News and Notes from The Johnson Center

Pre-Authorizations and Insurance: What You Need To Know

JCCHD | Thu, June 04, 2015 | [Autism Treatment]

In our NAVIGATING INSURANCE webinar on May 21st, we discussed the Pre-Authorization process [sometimes called Pre-Certification].  Many insurance companies require pre-authorization to help determine whether a proposed treatment plan is necessary.  We suggest you call your insurance company prior to any specialty or out-of-network clinical visit.
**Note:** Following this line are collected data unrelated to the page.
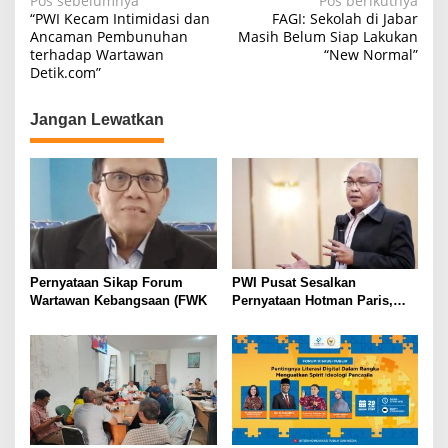
N
Pos sebelumnya
Pos berikutnya
“PWI Kecam Intimidasi dan
FAGI: Sekolah di Jabar
a
Ancaman Pembunuhan
Masih Belum Siap Lakukan
terhadap Wartawan
“New Normal”
v
Detik.com”
i
g
Jangan Lewatkan
a
s
i
p
o
s
Pernyataan Sikap Forum
PWI Pusat Sesalkan
Wartawan Kebangsaan (FWK
Pernyataan Hotman Paris,
Minta Hormati Martabat
Wartawan dan Kemerdekaan
Pers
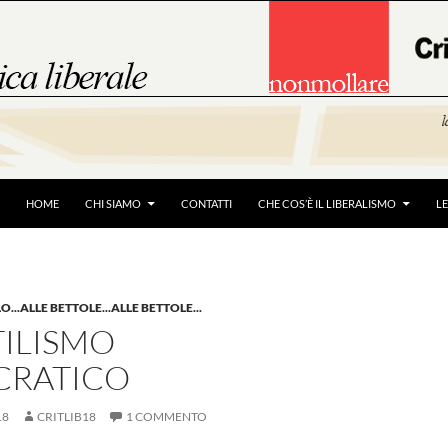
HOME
CHI SIAMO
CONTATTI
CHE COS’È IL LIBERALISMO
L
LO...ALLE BETTOLE...ALLE BETTOLE...
TILISMO
RATICO
18
CRITLIB18
1 COMMENTO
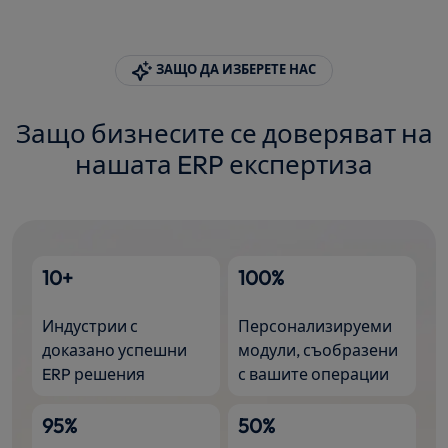
ЗАЩО ДА ИЗБЕРЕТЕ НАС
Защо бизнесите се доверяват на
нашата ERP експертиза
10+
100%
Индустрии с
Персонализируеми
доказано успешни
модули, съобразени
ERP решения
с вашите операции
95%
50%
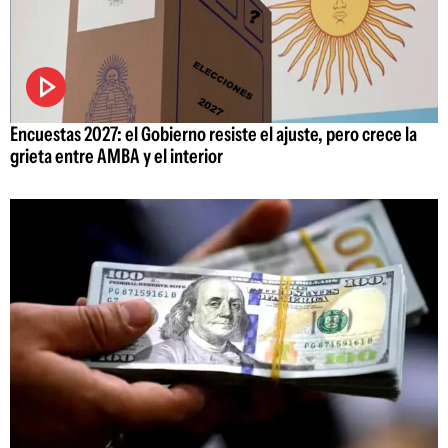
Encuestas 2027: el Gobierno resiste el ajuste, pero crece la
grieta entre AMBA y el interior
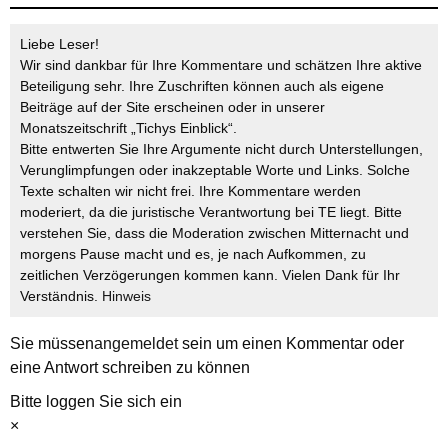
Liebe Leser!
Wir sind dankbar für Ihre Kommentare und schätzen Ihre aktive
Beteiligung sehr. Ihre Zuschriften können auch als eigene
Beiträge auf der Site erscheinen oder in unserer
Monatszeitschrift „Tichys Einblick“.
Bitte entwerten Sie Ihre Argumente nicht durch Unterstellungen,
Verunglimpfungen oder inakzeptable Worte und Links. Solche
Texte schalten wir nicht frei. Ihre Kommentare werden
moderiert, da die juristische Verantwortung bei TE liegt. Bitte
verstehen Sie, dass die Moderation zwischen Mitternacht und
morgens Pause macht und es, je nach Aufkommen, zu
zeitlichen Verzögerungen kommen kann. Vielen Dank für Ihr
Verständnis.
Hinweis
Sie müssen
angemeldet
sein um einen Kommentar oder
eine Antwort schreiben zu können
Bitte loggen Sie sich ein
×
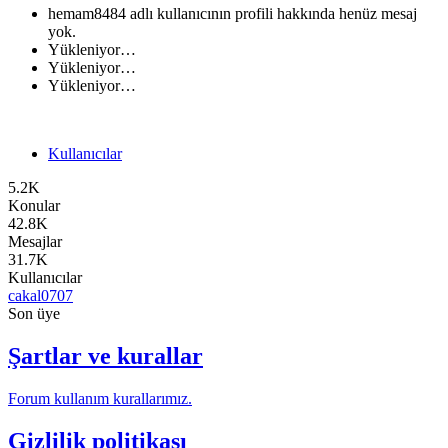
hemam8484 adlı kullanıcının profili hakkında henüz mesaj
yok.
Yükleniyor…
Yükleniyor…
Yükleniyor…
Kullanıcılar
5.2K
Konular
42.8K
Mesajlar
31.7K
Kullanıcılar
cakal0707
Son üye
Şartlar ve kurallar
Forum kullanım kurallarımız.
Gizlilik politikası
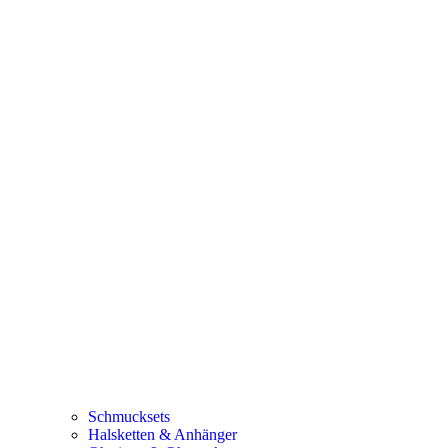
Schmucksets
Halsketten & Anhänger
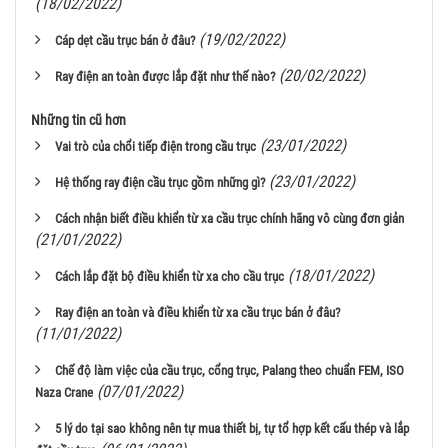
(18/02/2022)
(19/02/2022)
Cáp dẹt cầu trục bán ở đâu?
(20/02/2022)
Ray điện an toàn được lắp đặt như thế nào?
Những tin cũ hơn
(23/01/2022)
Vai trò của chổi tiếp điện trong cầu trục
(23/01/2022)
Hệ thống ray điện cầu trục gồm những gì?
Cách nhận biết điều khiển từ xa cầu trục chính hãng vô cùng đơn giản
(21/01/2022)
(18/01/2022)
Cách lắp đặt bộ điều khiển từ xa cho cầu trục
Ray điện an toàn và điều khiển từ xa cầu trục bán ở đâu?
(11/01/2022)
Chế độ làm việc của cầu trục, cổng trục, Palang theo chuẩn FEM, ISO
(07/01/2022)
Naza Crane
5 lý do tại sao không nên tự mua thiết bị, tự tổ hợp kết cấu thép và lắp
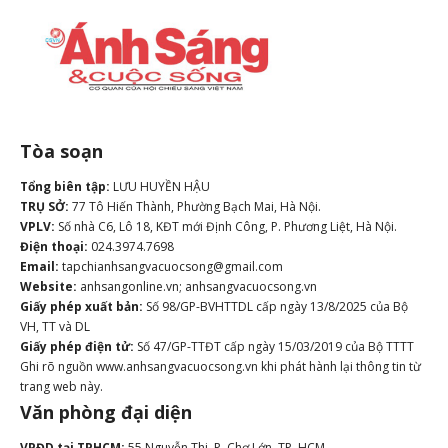
Tòa soạn
Tổng biên tập:
LƯU HUYỀN HẬU
TRỤ SỞ:
77 Tô Hiến Thành, Phường Bạch Mai, Hà Nội.
VPLV:
Số nhà C6, Lô 18, KĐT mới Định Công, P. Phương Liệt, Hà Nội.
Điện thoại:
024.3974.7698
Email:
tapchianhsangvacuocsong@gmail.com
Website:
anhsangonline.vn; anhsangvacuocsong.vn
Giấy phép xuất bản:
Số 98/GP-BVHTTDL cấp ngày 13/8/2025 của Bộ
VH, TT và DL
Giấy phép điện tử:
Số 47/GP-TTĐT cấp ngày 15/03/2019 của Bộ TTTT
Ghi rõ nguồn www.anhsangvacuocsong.vn khi phát hành lại thông tin từ
trang web này.
Văn phòng đại diện
VPĐD tại TPHCM:
55 Nguyễn Thi, P. Chợ Lớn, TP. HCM.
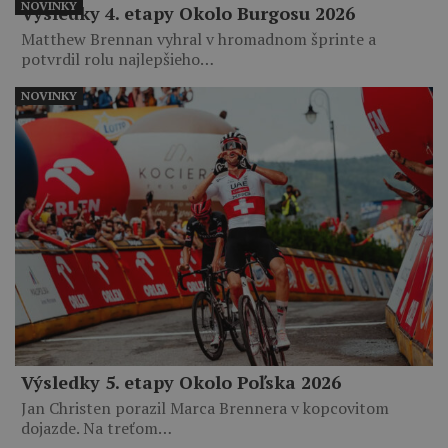
NOVINKY
Výsledky 4. etapy Okolo Burgosu 2026
Matthew Brennan vyhral v hromadnom šprinte a
potvrdil rolu najlepšieho…
NOVINKY
Výsledky 5. etapy Okolo Poľska 2026
Jan Christen porazil Marca Brennera v kopcovitom
dojazde. Na treťom…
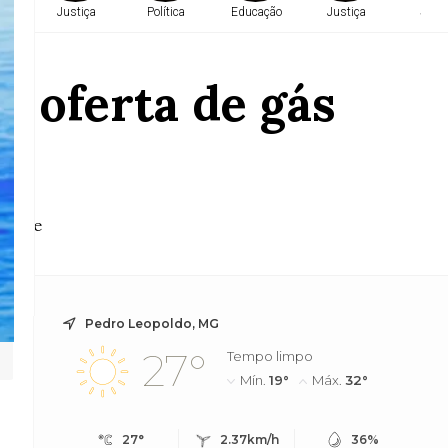
a
Justiça
Política
Educação
Justiça
Saúd
á oferta de gás
e
ergipe
Pedro Leopoldo, MG
27°
Tempo limpo
Mín.
19°
Máx.
32°
27°
2.37km/h
36%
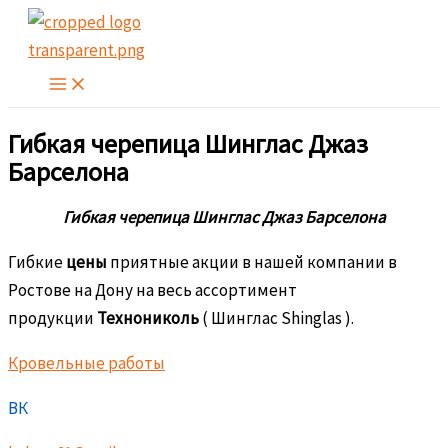
Перейти
к
содержимому
Гибкая черепица Шинглас Джаз
Барселона
Гибкая черепица Шинглас Джаз Барселона
Гибкие
цены
приятные акции в нашей компании в
Ростове на Дону на весь ассортимент
продукции
Технониколь
( Шинглас Shinglas ).
Кровельные работы
ВК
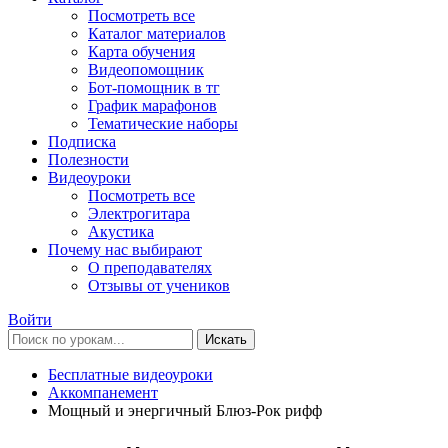
Посмотреть все
Каталог материалов
Карта обучения
Видеопомощник
Бот-помощник в тг
График марафонов
Тематические наборы
Подписка
Полезности
Видеоуроки
Посмотреть все
Электрогитара
Акустика
Почему нас выбирают
О преподавателях
Отзывы от учеников
Войти
Искать
Бесплатные видеоуроки
Аккомпанемент
Мощный и энергичный Блюз-Рок рифф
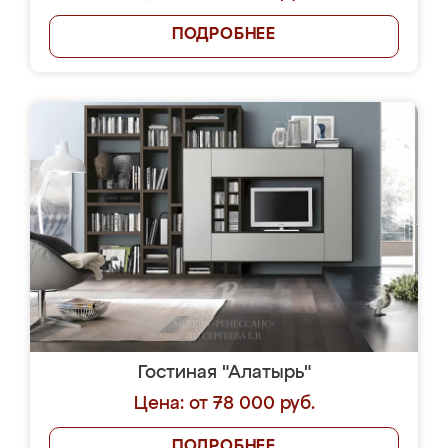
ПОДРОБНЕЕ
Гостиная "Алатырь"
Цена: от 78 000 руб.
ПОДРОБНЕЕ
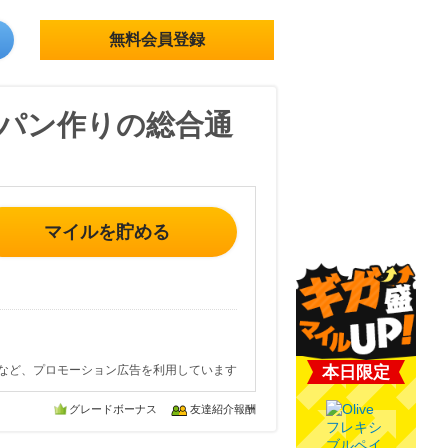
無料会員登録
・パン作りの総合通
マイルを貯める
など、プロモーション広告を利用しています
本日限定
グレードボーナス
友達紹介報酬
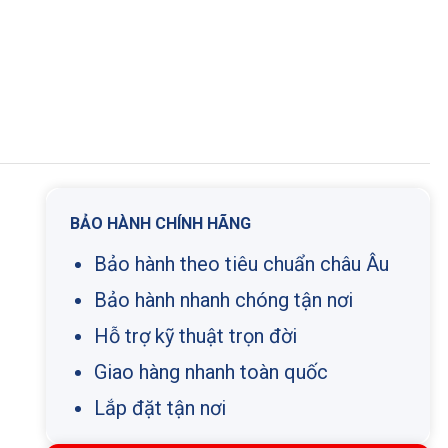
BẢO HÀNH CHÍNH HÃNG
Bảo hành theo tiêu chuẩn châu Âu
Bảo hành nhanh chóng tận nơi
Hỗ trợ kỹ thuật trọn đời
Giao hàng nhanh toàn quốc
Lắp đặt tận nơi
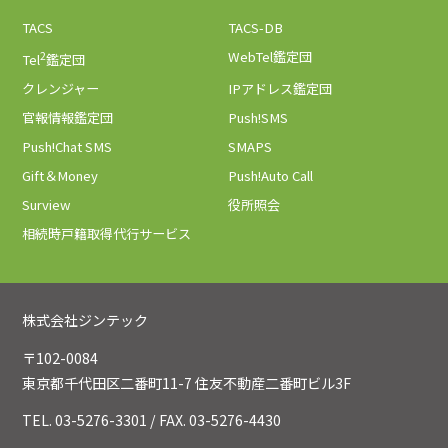
TACS
TACS-DB
2
WebTel鑑定団
Tel
鑑定団
クレンジャー
IPアドレス鑑定団
官報情報鑑定団
Push!SMS
Push!Chat SMS
SMAPS
Gift＆Money
Push!Auto Call
Surview
役所照会
相続時戸籍取得代行サービス
株式会社ジンテック
〒102-0084
東京都千代田区二番町11-7 住友不動産二番町ビル3F
TEL. 03-5276-3301 / FAX. 03-5276-4430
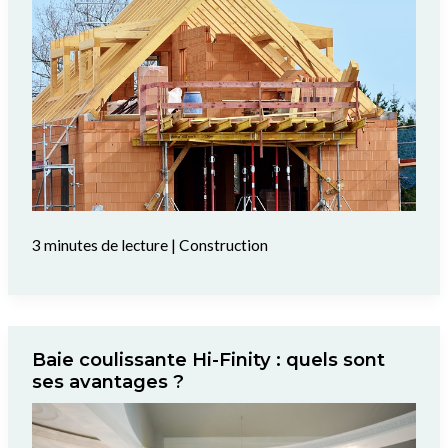
3 minutes de lecture
|
Construction
Baie coulissante Hi-Finity : quels sont
ses avantages ?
This is especially important if you are starting an intervention that is specialized (such as a Feeding Clinic) or recurring (like speech therapy).  If any services are performed prior to gaining pre-authorization it may result in you being financially responsible for all or part of the cost of the services. 

Let’s say your physician and therapy team determine that a behaviorally-based Feeding Clinic is critical for your child’s development and progression.  The Feeding Clinic is projected to last 5 days with 3 two-hour meals daily (6 hours of ABA x 5 days = 30 hours, plus parent training time). Even if your insurance is covering ABA services on an ongoing basis, it is prudent to get a pre-authorization for the specialized Feeding Clinic. 

pre auth

Pre-authorization forms must be completed and sent with statements of necessity from the prescribing clinician. Sometimes your clinician will submit the forms on your behalf.  For the sake of expediency, you may need to gather information and documents from various clinicians to submit the pre-authorization request on your own.  You will then wait for confirmation in writing that insurance will cover this service before you begin.  Typically, insurance carriers must respond to a pre-authorization request within 30 business days.  Be sure to use the Insurance Worksheets on all of your calls and keep copies of all the paperwork in your insurance binder. Mark the date on your calendar to call about the verdict!

Here’s the typical pre-authorization process for insurance companies:

• A member or provider will make the request for pre-authorization in writing and submit all necessary records to the insurance company. When a member goes to a non-network physician, it is the member’s responsibility to obtain pre-authorization.

• A Clinical Coverage Review Department then makes coverage decisions for pre-authorization, based on the submitted medical record information.

• Once a provider or member submits a request, the insurance company typically makes a decision within three business days. The decision could take up to 15 days if the provider or member does not initially submit all necessary information to make a determination. For urgent requests, the insurance company usually makes a decision within 24 hours.

• An appropriate reviewer, such as a board-certified physician or specialist, makes the final determination on all denials.

• A copy of the decision is faxed or mailed to the provider and mailed to the member.

• In the event that coverage for a requested procedure, drug, or service is denied, members have the right to appeal, as outlined in their plan documents.

File all your paperwork on the pre-authorization approval in your insurance binder, as your clinician may need approval codes or reference numbers from these documents during their billing process. 
And remember, if needed, you can always appeal a pre-authorization denial!